I might also recommend a belt tension gauge (totally not needed, but more convenient than trying to measure the sound frequency). I use a remix of this one (assembled, kit), but realistically, anything repeatable will do the trick.
Everything beyond that is going to depend heavily on your kit, printer, and needs. For example, the LDO kits actually come with the mechanical parts for the Klicky switch among other nice to haves. Or alternatively, if you’re doing a 350 2.4 and planning on long running enclosed prints (ABS/ASA), extension backers for the flying gantry may be a good idea (the steel linear rails and aluminum have different rates of thermal expansion, which can cause them to bend as the internal volume of the printer warms up), but they’re not especially necessary if you have a smaller printer or only ever work with PLA.
The official Voron discord is also a phenomenal resource. Plus most vendors run their own discord servers for help/ questions (I’m partial to Fabreeko, because their customer service is above and beyond, but West3D is also really good).
Thanks for the great info! I have a bunch of questions -
So the Klicky Switch is the probe? I see there is a Clicky Clack door kit.
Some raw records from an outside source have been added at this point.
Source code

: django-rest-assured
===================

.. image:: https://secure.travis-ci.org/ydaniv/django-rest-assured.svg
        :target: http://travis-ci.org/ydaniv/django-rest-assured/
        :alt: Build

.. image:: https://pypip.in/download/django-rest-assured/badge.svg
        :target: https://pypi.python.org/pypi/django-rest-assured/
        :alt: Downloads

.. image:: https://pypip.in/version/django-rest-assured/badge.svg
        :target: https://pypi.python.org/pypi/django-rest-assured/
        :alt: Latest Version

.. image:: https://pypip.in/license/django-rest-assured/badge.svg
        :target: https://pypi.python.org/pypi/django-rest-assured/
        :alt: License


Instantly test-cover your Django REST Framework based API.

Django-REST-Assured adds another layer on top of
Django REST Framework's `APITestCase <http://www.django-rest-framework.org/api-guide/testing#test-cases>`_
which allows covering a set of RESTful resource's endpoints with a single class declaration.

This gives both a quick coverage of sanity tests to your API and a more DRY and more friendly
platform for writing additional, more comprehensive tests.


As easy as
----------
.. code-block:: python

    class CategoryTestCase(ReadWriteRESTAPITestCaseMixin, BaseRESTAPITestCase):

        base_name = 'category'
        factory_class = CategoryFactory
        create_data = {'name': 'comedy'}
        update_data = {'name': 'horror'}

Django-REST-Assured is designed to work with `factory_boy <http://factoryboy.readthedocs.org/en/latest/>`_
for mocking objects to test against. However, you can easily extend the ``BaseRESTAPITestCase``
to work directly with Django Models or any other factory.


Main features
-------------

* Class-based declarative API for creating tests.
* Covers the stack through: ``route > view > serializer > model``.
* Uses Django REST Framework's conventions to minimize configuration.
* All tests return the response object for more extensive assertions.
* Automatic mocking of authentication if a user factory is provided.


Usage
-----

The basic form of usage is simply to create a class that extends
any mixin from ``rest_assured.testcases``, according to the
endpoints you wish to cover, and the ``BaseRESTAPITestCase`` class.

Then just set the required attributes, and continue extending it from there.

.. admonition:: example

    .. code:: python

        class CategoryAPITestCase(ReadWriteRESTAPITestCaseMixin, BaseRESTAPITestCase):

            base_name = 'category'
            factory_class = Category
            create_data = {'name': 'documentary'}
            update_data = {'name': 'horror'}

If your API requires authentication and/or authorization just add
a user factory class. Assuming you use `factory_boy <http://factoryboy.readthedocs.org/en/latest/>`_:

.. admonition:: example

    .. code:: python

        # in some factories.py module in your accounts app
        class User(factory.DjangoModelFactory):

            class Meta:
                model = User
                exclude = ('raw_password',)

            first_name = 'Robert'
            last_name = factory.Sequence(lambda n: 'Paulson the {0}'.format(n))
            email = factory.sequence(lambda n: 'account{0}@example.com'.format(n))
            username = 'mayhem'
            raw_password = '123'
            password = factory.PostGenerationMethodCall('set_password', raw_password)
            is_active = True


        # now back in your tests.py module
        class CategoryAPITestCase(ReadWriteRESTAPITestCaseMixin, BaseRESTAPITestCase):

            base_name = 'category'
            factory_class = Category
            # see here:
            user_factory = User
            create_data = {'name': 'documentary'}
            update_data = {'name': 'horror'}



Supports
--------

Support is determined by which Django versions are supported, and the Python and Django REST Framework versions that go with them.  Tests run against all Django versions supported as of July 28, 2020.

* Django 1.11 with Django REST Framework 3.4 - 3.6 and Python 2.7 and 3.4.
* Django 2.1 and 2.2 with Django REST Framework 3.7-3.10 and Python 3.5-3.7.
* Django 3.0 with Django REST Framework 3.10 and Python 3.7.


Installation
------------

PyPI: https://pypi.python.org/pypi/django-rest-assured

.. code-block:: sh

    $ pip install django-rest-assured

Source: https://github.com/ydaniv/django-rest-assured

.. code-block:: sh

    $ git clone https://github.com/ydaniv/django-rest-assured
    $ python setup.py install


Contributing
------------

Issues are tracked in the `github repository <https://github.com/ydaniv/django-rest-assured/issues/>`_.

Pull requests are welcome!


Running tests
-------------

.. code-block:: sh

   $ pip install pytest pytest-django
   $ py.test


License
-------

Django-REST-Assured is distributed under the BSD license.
Don’t want to confuse them.
Also, the belt tension gauge. I see some one Amazon, is any one good enough. They seem to be about $30
I don’t see anything about a extension rails for a flying gantry. I do see LDO rails, but when I pick that option it tells me “Includes 6 MGN9 rails and 1 MGN12 (recommended) - Option to choose 8x MGN9s.”
Are these kits CoreXY and self leveling?
Also the kit has options for the controller board and display, which is Octopus and Mini123864 (matched w/brand of board). That means I don’t need to order a Raspberry PI?
I was thinking about upgrading the extruder to an Orbiter 2.5, and the hotend to a Mosquito Magnum, heater to Slice 50w, Thermistor cartridge to Slice PT1000.
I know you said the default setup is perfectly fine, but I’ve been eyeing the Slice products for a while now. I’m willing to pay the extra money and go above the $1500 to have them. Do you find this overkill?